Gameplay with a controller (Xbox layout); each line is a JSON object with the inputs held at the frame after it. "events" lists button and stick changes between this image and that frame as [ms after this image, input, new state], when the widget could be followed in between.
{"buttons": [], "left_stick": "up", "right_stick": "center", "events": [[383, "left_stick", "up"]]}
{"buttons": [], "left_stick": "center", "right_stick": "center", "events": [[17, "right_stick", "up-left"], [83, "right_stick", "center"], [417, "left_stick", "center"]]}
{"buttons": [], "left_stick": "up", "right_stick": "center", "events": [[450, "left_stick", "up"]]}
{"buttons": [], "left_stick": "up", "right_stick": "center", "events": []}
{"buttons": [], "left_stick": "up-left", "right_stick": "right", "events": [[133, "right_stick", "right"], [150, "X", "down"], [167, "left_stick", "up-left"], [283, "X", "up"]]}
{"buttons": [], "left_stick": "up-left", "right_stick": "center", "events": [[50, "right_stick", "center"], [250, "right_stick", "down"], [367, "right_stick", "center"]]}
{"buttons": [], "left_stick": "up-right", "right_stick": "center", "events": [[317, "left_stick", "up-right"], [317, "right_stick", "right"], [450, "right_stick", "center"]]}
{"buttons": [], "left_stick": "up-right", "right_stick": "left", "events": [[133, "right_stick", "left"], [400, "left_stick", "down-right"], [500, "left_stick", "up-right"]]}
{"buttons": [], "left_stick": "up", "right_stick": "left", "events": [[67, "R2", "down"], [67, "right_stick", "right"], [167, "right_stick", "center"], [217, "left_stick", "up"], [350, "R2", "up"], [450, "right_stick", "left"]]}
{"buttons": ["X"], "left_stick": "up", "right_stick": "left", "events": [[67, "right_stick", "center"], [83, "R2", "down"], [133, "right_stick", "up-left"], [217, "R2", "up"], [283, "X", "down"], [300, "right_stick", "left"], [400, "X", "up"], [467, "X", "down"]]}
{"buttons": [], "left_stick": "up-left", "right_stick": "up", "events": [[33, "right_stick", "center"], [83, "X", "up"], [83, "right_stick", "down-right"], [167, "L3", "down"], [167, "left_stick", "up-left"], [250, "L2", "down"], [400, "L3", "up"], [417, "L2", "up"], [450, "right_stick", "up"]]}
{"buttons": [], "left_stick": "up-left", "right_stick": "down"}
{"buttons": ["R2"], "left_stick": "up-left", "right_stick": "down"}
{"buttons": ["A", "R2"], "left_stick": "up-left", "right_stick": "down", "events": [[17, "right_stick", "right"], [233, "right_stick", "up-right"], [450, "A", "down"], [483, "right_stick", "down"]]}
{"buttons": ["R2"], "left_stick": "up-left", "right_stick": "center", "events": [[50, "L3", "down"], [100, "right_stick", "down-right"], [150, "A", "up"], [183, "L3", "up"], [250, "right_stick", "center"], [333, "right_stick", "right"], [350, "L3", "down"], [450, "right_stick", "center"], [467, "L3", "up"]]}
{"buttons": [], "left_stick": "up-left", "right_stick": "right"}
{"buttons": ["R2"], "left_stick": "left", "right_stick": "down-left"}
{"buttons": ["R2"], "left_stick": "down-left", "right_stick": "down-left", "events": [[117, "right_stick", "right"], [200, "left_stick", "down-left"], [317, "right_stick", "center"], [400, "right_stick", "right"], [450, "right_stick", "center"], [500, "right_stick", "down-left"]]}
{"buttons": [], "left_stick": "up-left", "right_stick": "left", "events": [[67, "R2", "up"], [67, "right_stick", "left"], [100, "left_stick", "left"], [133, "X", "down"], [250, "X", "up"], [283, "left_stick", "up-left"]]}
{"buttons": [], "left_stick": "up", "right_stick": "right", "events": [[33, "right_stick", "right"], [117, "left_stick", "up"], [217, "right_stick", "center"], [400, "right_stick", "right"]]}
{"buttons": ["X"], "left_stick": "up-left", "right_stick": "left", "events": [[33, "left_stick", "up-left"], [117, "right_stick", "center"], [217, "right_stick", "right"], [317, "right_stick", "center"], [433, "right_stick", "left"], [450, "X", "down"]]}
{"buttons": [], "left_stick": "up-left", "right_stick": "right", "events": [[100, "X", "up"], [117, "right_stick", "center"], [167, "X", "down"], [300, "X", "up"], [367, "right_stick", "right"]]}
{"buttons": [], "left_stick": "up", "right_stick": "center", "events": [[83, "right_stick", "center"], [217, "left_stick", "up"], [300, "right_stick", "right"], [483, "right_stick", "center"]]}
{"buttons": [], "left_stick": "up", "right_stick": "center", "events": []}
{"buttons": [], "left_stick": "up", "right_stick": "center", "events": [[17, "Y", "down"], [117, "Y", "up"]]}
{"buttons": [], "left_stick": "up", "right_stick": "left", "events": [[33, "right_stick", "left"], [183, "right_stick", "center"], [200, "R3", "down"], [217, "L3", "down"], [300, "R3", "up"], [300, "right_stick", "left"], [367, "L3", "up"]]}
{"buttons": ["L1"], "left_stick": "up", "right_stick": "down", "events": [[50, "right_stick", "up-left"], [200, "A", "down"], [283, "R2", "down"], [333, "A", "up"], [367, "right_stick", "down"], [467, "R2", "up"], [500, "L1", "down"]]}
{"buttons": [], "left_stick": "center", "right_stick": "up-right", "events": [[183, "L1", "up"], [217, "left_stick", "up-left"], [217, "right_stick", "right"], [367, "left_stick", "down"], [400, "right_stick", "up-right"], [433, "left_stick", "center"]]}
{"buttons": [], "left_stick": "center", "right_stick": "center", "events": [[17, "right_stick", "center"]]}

*****

What you will do:
Nothing in the records may be dropped; reproduce them exactly.

Task solution:
Gameplay with a controller (Xbox layout); each line is a JSON object with the inputs held at the frame after it. "events" lists button and stick changes between this image and that frame as [ms after this image, input, new state], when the widget could be followed in between.
{"buttons": [], "left_stick": "up", "right_stick": "center", "events": [[383, "left_stick", "up"]]}
{"buttons": [], "left_stick": "center", "right_stick": "center", "events": [[17, "right_stick", "up-left"], [83, "right_stick", "center"], [417, "left_stick", "center"]]}
{"buttons": [], "left_stick": "up", "right_stick": "center", "events": [[450, "left_stick", "up"]]}
{"buttons": [], "left_stick": "up", "right_stick": "center", "events": []}
{"buttons": [], "left_stick": "up-left", "right_stick": "right", "events": [[133, "right_stick", "right"], [150, "X", "down"], [167, "left_stick", "up-left"], [283, "X", "up"]]}
{"buttons": [], "left_stick": "up-left", "right_stick": "center", "events": [[50, "right_stick", "center"], [250, "right_stick", "down"], [367, "right_stick", "center"]]}
{"buttons": [], "left_stick": "up-right", "right_stick": "center", "events": [[317, "left_stick", "up-right"], [317, "right_stick", "right"], [450, "right_stick", "center"]]}
{"buttons": [], "left_stick": "up-right", "right_stick": "left", "events": [[133, "right_stick", "left"], [400, "left_stick", "down-right"], [500, "left_stick", "up-right"]]}
{"buttons": [], "left_stick": "up", "right_stick": "left", "events": [[67, "R2", "down"], [67, "right_stick", "right"], [167, "right_stick", "center"], [217, "left_stick", "up"], [350, "R2", "up"], [450, "right_stick", "left"]]}
{"buttons": ["X"], "left_stick": "up", "right_stick": "left", "events": [[67, "right_stick", "center"], [83, "R2", "down"], [133, "right_stick", "up-left"], [217, "R2", "up"], [283, "X", "down"], [300, "right_stick", "left"], [400, "X", "up"], [467, "X", "down"]]}
{"buttons": [], "left_stick": "up-left", "right_stick": "up", "events": [[33, "right_stick", "center"], [83, "X", "up"], [83, "right_stick", "down-right"], [167, "L3", "down"], [167, "left_stick", "up-left"], [250, "L2", "down"], [400, "L3", "up"], [417, "L2", "up"], [450, "right_stick", "up"]]}
{"buttons": [], "left_stick": "up-left", "right_stick": "down"}
{"buttons": ["R2"], "left_stick": "up-left", "right_stick": "down"}
{"buttons": ["A", "R2"], "left_stick": "up-left", "right_stick": "down", "events": [[17, "right_stick", "right"], [233, "right_stick", "up-right"], [450, "A", "down"], [483, "right_stick", "down"]]}
{"buttons": ["R2"], "left_stick": "up-left", "right_stick": "center", "events": [[50, "L3", "down"], [100, "right_stick", "down-right"], [150, "A", "up"], [183, "L3", "up"], [250, "right_stick", "center"], [333, "right_stick", "right"], [350, "L3", "down"], [450, "right_stick", "center"], [467, "L3", "up"]]}
{"buttons": [], "left_stick": "up-left", "right_stick": "right"}
{"buttons": ["R2"], "left_stick": "left", "right_stick": "down-left"}
{"buttons": ["R2"], "left_stick": "down-left", "right_stick": "down-left", "events": [[117, "right_stick", "right"], [200, "left_stick", "down-left"], [317, "right_stick", "center"], [400, "right_stick", "right"], [450, "right_stick", "center"], [500, "right_stick", "down-left"]]}
{"buttons": [], "left_stick": "up-left", "right_stick": "left", "events": [[67, "R2", "up"], [67, "right_stick", "left"], [100, "left_stick", "left"], [133, "X", "down"], [250, "X", "up"], [283, "left_stick", "up-left"]]}
{"buttons": [], "left_stick": "up", "right_stick": "right", "events": [[33, "right_stick", "right"], [117, "left_stick", "up"], [217, "right_stick", "center"], [400, "right_stick", "right"]]}
{"buttons": ["X"], "left_stick": "up-left", "right_stick": "left", "events": [[33, "left_stick", "up-left"], [117, "right_stick", "center"], [217, "right_stick", "right"], [317, "right_stick", "center"], [433, "right_stick", "left"], [450, "X", "down"]]}
{"buttons": [], "left_stick": "up-left", "right_stick": "right", "events": [[100, "X", "up"], [117, "right_stick", "center"], [167, "X", "down"], [300, "X", "up"], [367, "right_stick", "right"]]}
{"buttons": [], "left_stick": "up", "right_stick": "center", "events": [[83, "right_stick", "center"], [217, "left_stick", "up"], [300, "right_stick", "right"], [483, "right_stick", "center"]]}
{"buttons": [], "left_stick": "up", "right_stick": "center", "events": []}
{"buttons": [], "left_stick": "up", "right_stick": "center", "events": [[17, "Y", "down"], [117, "Y", "up"]]}
{"buttons": [], "left_stick": "up", "right_stick": "left", "events": [[33, "right_stick", "left"], [183, "right_stick", "center"], [200, "R3", "down"], [217, "L3", "down"], [300, "R3", "up"], [300, "right_stick", "left"], [367, "L3", "up"]]}
{"buttons": ["L1"], "left_stick": "up", "right_stick": "down", "events": [[50, "right_stick", "up-left"], [200, "A", "down"], [283, "R2", "down"], [333, "A", "up"], [367, "right_stick", "down"], [467, "R2", "up"], [500, "L1", "down"]]}
{"buttons": [], "left_stick": "center", "right_stick": "up-right", "events": [[183, "L1", "up"], [217, "left_stick", "up-left"], [217, "right_stick", "right"], [367, "left_stick", "down"], [400, "right_stick", "up-right"], [433, "left_stick", "center"]]}
{"buttons": [], "left_stick": "center", "right_stick": "center", "events": [[17, "right_stick", "center"]]}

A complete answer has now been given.